Get to know the ladies of Brooklyn’s Sharkmuffin, Natalie Kirch and Tarra Thiessen, in the best way we know how—through their record collections.
The Rolling Stones – Get Yer Ya-Ya’s Out! | “My parents are huge Stones fans and they played this live album constantly in the car when I was growing up. It was one of my first influences in a couple of ways. It was the first series of recordings to make me curious about, or even grasp the concept of, seeing a band play live. As a four-year-old, “Jumping Jack Flash” was my favorite song. I was in love with the outro in particular; that was the first time I became enamored by a non-lyrical element of a song.”
Nirvana – Incesticide | “Yes, I am a giant Cobain fan. No, I’m not ashamed to say it. As I would assume most grunge fans are, I am attracted to really stripped down, raw sounds. Cobain’s vocals have a jagged fragility about them that I find very appealing. Besides, there is something super sexy about power chords.
This specific album also has an unfinished, sloppy charm to it. It’s too bizarre not to like, too simple not to relate too, and too short to lose your attention.”
The Crystals – He’s a Rebel | “This is one of the sweetest and perverted albums of all time. These three ladies have the sugar and spice act down pat. Their voices are all forceful but have a really nurturing, ethereal quality to them. “He Hit Me” is especially brilliant and disturbing. There’s nothing more inspiring than female vocalists who can assert themselves and still maintain a distinct femininity while doing it.”
The Replacements – Tim | “Honestly, I like every Replacements song I have ever heard. So really, I could choose any number of their albums. They’re rough, they’re gentle. They’re hard to pinpoint or categorize, but also super poppy and catchy. Most of their songs make me want to creep out and dance around and weep simultaneously. The Replacements are also excellent driving material. If I could listen to one band for an entire ten-hour stretch, it would probably be them.”
—Natalie Kirch, bass/vocals
The White Stripes – White Blood Cells | “The White Stripes are the reason why I picked up a guitar. The first time I ever heard them was during the 2002 VMAs, when they won a few awards for the “Fell in Love with a Girl” video. That was really it for me, mainly because it seemed so simple and easy—all you need is a guitar and drums and there you have the coolest shit ever. They were super pale, dark-haired, and awkward just like me, so my tween self found this identity in them that has stayed with me until today. I also had a major 12-year-old girl crush on Jack White.”
Pink Floyd – Piper at The Gates of Dawn | “When I was 14 I lived in a small town close to the beach in NJ and I had a boyfriend who I would ride my bike all over town with. He was a huge metalhead and we both played guitar so we were really competitive and would challenge each other to learn Slayer and Black Sabbath solos. That got lame fast so when we started getting fed up with each other over it, we decided to make mixtapes for each other instead.

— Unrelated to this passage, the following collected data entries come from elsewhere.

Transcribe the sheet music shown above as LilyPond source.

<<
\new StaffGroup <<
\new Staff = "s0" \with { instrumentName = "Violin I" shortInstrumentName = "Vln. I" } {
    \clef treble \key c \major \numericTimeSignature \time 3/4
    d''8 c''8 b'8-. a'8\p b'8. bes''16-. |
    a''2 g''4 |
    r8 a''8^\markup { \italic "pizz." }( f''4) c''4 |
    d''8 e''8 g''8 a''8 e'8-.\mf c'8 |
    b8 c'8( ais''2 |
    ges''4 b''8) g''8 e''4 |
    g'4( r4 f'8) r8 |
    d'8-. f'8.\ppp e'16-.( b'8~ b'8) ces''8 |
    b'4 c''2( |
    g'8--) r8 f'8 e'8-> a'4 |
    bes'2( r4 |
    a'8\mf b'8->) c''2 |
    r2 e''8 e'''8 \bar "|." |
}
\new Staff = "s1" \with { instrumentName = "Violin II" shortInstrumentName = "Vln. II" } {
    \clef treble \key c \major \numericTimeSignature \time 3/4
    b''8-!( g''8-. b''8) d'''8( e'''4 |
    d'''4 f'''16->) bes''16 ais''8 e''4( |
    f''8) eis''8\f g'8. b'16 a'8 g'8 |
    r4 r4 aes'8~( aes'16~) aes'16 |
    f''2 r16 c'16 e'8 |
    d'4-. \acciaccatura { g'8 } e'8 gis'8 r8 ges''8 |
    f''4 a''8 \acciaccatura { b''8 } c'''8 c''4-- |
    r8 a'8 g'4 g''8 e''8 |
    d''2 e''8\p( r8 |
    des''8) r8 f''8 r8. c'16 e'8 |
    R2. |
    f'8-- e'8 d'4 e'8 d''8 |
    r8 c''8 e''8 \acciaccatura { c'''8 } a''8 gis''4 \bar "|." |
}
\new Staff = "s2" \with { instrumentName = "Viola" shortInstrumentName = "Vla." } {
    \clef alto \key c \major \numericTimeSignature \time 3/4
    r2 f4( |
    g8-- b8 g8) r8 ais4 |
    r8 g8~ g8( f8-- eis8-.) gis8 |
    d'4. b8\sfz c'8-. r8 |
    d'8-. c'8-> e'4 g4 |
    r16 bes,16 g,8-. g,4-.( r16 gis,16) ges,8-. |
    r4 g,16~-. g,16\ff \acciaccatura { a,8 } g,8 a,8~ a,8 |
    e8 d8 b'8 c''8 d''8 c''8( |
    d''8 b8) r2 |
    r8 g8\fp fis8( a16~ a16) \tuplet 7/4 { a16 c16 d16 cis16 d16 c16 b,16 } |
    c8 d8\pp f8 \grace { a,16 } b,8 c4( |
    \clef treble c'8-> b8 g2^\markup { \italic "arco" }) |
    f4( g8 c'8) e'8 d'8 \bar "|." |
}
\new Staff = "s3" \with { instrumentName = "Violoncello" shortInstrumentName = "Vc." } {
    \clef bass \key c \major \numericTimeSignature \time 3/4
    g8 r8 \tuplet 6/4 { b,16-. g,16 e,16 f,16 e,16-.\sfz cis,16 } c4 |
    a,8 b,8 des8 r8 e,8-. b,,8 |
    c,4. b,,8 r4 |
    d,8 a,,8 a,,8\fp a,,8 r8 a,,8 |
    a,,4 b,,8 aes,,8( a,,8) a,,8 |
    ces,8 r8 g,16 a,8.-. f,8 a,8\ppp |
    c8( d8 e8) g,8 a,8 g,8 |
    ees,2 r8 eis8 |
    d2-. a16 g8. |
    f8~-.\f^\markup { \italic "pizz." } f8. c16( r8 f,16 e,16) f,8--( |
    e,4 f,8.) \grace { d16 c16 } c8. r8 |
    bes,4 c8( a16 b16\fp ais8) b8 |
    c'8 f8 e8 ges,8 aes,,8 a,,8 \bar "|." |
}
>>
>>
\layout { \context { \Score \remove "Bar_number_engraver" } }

One of them had the song “Bike” by Pink Floyd on it. I became so obsessed with Pink Floyd’s Piper at The Gates of Dawn after I heard that track. The bizarre quirkiness in their lyrical hooks and the building psyched-out jams really influenced my taste in the garage rock that I’ve listened to since then. Like, I don’t think I’d be so obsessed with Ty Segall and Thee Oh Sees now if it wasn’t for that record. Later I got into Dark Side of the Moon and Wish You Were Here, but Sid Barret’s Pink Floyd is definitely the best.”
The Velvet Underground & Nico – (s/t) | “The Velvet Underground & Nico record was one of the reasons why I wanted to move to New York City so badly as a teenager. The Velvet Underground’s New York was the New York I wanted to live in. Then when I moved here, for 3 years I listened to the B-side of that record religiously ever morning while eating breakfast.
“Heroin” is my all-time favorite song. You can zone out on a different drone in it every time and notice things you may have never heard before. Also the “self-hating New Yorker who couldn’t live anywhere else” for me isn’t more perfectly described than in the lyrics “I wish that I’d sailed the darkened seas/On a great big clipper ship/Going from this land here to that/In a sailor’s suit and cap/Away from the big city/Where a man can not be free/Of all the evils of this town/And of himself and those around/Oh and I guess I just don’t know/Oh and I guess I just don’t know…'”
—Tarra Thiessen, lead singer/guitar
Sharkmuffin’s debut 7″ “The Lake” b/w “Big,” and the “She-Gods of Champagne Valley” EP are both available now.